Bio: George Drettakis graduated in Computer Science from the University of Crete, Greece, and obtained an M.Sc. and a Ph.D., (1994) at the University of Toronto, with E. Fiume. After an ERCIM postdoc in Grenoble, Barcelona and Bonn, he obtained a Inria researcher position in Grenoble in 1995, and his "Habilitation" at the University of Grenoble (1999).
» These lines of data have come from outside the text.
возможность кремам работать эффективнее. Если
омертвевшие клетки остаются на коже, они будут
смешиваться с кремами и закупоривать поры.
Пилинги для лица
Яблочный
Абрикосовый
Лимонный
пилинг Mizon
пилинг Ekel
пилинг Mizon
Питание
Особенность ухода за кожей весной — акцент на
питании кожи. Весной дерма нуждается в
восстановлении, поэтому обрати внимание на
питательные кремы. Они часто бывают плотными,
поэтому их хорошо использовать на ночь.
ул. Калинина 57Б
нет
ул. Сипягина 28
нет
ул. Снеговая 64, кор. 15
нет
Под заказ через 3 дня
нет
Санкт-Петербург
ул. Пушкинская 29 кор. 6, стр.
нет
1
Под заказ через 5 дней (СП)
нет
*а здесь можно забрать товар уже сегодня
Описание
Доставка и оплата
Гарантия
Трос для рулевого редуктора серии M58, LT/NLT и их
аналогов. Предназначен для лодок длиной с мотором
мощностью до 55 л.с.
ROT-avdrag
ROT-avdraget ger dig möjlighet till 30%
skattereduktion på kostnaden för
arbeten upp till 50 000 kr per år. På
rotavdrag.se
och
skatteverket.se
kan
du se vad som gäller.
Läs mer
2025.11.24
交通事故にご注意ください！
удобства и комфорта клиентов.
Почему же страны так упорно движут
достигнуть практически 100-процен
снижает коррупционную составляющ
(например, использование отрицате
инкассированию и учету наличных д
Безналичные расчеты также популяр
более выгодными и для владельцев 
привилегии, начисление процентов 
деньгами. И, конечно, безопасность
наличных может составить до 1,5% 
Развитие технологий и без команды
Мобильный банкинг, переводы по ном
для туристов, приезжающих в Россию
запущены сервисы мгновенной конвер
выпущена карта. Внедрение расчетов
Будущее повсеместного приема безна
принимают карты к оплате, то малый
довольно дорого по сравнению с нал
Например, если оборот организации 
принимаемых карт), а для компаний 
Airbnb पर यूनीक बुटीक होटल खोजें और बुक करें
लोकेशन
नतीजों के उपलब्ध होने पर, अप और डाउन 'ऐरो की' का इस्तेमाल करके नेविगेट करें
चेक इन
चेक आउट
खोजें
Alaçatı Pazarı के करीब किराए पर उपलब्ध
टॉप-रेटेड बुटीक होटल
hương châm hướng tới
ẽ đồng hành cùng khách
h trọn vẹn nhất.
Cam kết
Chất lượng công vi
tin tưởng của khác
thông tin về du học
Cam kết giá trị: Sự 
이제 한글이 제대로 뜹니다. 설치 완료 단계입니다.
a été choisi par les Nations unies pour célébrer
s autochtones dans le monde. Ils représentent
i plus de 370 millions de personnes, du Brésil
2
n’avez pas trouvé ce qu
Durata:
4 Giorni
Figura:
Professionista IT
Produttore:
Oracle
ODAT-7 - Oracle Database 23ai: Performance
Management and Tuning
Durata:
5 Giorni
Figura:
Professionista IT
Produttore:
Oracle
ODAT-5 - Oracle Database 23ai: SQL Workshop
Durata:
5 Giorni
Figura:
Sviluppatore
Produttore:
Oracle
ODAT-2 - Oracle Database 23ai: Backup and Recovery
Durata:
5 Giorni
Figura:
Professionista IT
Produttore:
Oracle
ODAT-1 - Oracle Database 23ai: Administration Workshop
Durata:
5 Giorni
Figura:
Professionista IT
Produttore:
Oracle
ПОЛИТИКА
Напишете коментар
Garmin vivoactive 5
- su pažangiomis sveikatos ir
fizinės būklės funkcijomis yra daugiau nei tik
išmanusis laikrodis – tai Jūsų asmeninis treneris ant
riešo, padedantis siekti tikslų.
He then founded the REVES research group at INRIA Sophia-Antipolis, and now heads the follow-up group GRAPHDECO. He is a INRIA Senior Researcher (full professor equivalent). He received the Eurographics (EG) Outstanding Technical Contributions award in 2007, the EG Distinguished Career Award in 2024 and is an EG fellow. He has received two prestigious ERC Advanced Grants in 2018 and in 2024. He was associate editor for ACM Trans. on Graphics, technical papers chair of SIGGRAPH Asia 2010, co-chair of Eurographics IPC 2002 & 2008, chairs the ACM SIGGRAPH Papers Advisory Group and the EG working group on Rendering (EGSR). He has worked on many different topics in computer graphics, with an emphasis on rendering. He initially concentrated on lighting and shadow computation and subsequently worked on 3D audio, perceptually-driven algorithms, virtual reality and 3D interaction. He has worked on textures, weathering and perception for graphics and in recent years focused on novel-view synthesis, relighting as well as material acquisition often using deep learning methodologies.